Biochar as potting soil constituent and as carrier of Bacillus in the cultivation of Cyclamen

Conference Dates

September 15-20, 2019


There is a growing interest in peat alternatives for the preparation of horticultural potting soils. There is also a growing interest in preparing potting soil mixes with added micro-organisms to increase the resilience of the potting soil – plant combination against diseases. Our goal was to use biochar to partly replace peat as well as to carry a commercial Bacillus subtilis into peat based potting soils. Peat based rooting media were prepared with an increasing volume fraction of biochar (0, 20, 20, 35 and 50%-v/v). Two extra treatments based on 0 and 20%-v/v biochar were inoculated with Bacillus subtilis in a concentration of 10^7 c.f.u./g dry rooting medium. Cyclamen persicum Halios® Blush were planted and cultivated during 4 months. The water content of the pot was monitored and the irrigation schedule was set to maintain a minimum volume of 32%-v/v of water. At the end of the cultivation period the fresh and dry biomass of the leaves, flowers and tubers was measured. Results showed an optimum Cyclamen growth in the treatment with 20%-v/v biochar. However the reduced biomass production at higher levels of biochar were caused by a lack of nutrients added and not by the biochar itself, as indicated by EC levels and levels of individual elements.
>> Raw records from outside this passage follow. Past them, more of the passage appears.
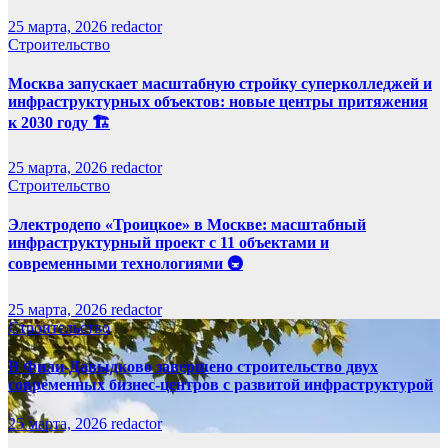
25 марта, 2026
redactor
Строительство
Москва запускает масштабную стройку суперколледжей и
инфраструктурных объектов: новые центры притяжения
к 2030 году 🏗️
25 марта, 2026
redactor
Строительство
Электродепо «Троицкое» в Москве: масштабный
инфраструктурный проект с 11 объектами и
современными технологиями 🚇
25 марта, 2026
redactor
Строительство
В Фили-Давыдково завершено строительство двух
современных бизнес-центров с развитой инфраструктурой
25 марта, 2026
redactor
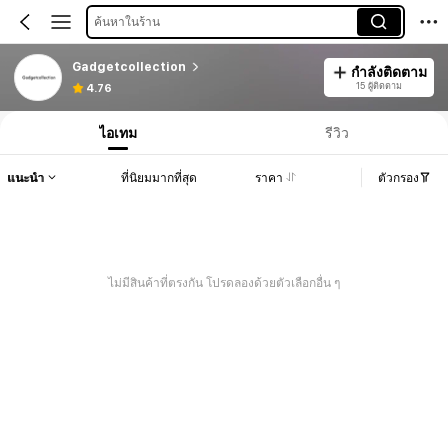
ค้นหาในร้าน
Gadgetcollection
กำลังติดตาม
15 ผู้ติดตาม
4.76
ไอเทม
รีวิว
แนะนำ
ที่นิยมมากที่สุด
ราคา
ตัวกรอง
ไม่มีสินค้าที่ตรงกัน โปรดลองด้วยตัวเลือกอื่น ๆ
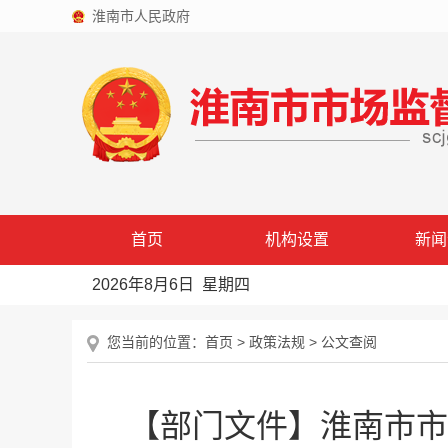
淮南市人民政府
首页
机构设置
新闻
2026年8月6日 星期四
您当前的位置：
首页
>
政策法规
>
公文查阅
【部门文件】淮南市市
The inoculated Bacillus population first decreased and finally stabilized in the rooting media. Bacillus inoculation had a negative effect on biomass production. In conclusion the use of biochar as peat alternative is possible if additional attention is paid to irrigation settings and nutrient levels. The use of biochar as carrier for resilience enhancing Bacillus subtilis was unsuccessful.